Li et al., Brain Behav 2024
<!– DOI: 10.1002/brb3.3465 //–>
https://doi.org/10.1002/brb3.3465
The study delves into the role of the SP gene family, particularly SP100, SP110, SP140, and SP140L, in gliomas. Utilizing TCGA and CGGA datasets, it was found that SP family members are overexpressed in gliomas and negatively impact patient prognosis. Specifically, SP140 was identified as an independent prognostic factor. A predictive risk model/nomogram based on SP140 was developed and validated, showing high accuracy in forecasting glioma patient outcomes. The model’s effectiveness was confirmed through various analyses, including ROC curves and decision curve analyses.

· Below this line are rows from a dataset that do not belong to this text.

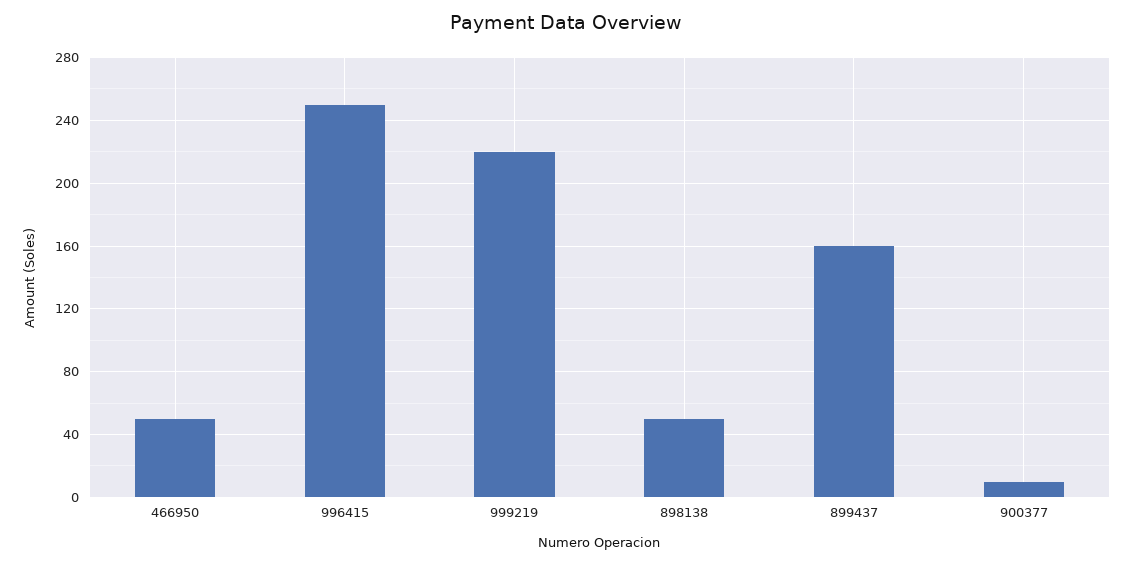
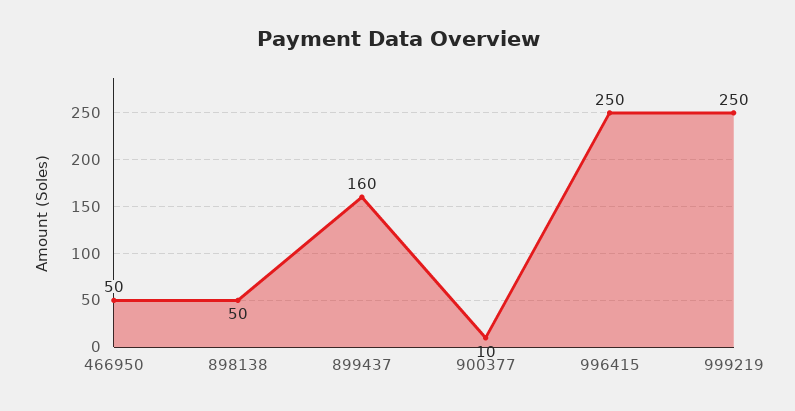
  {
    "466950": 50,
    "996415": 250,
-   "999219": 220,
+   "999219": 250,
    "898138": 50,
    "899437": 160,
    "900377": 10
  }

Further investigation revealed that an SP140 inhibitor, GSK761, could inhibit glioma cell proliferation, migration, and invasion by downregulating TRIM22 expression and interfering with the PI3K/AKT signaling pathway. Additionally, SP140 and TRIM22 were found to coexpress in glioma cells, particularly those with high levels of vascular proliferation, and TRIM22 was linked to immune cell infiltration.
Significance: This research highlights the prognostic value of SP140 in gliomas and introduces a novel SP140-based nomogram for predicting patient survival. It also suggests a potential therapeutic target, where inhibiting SP140 could halt glioma progression through the TRIM22/PI3K/AKT pathway.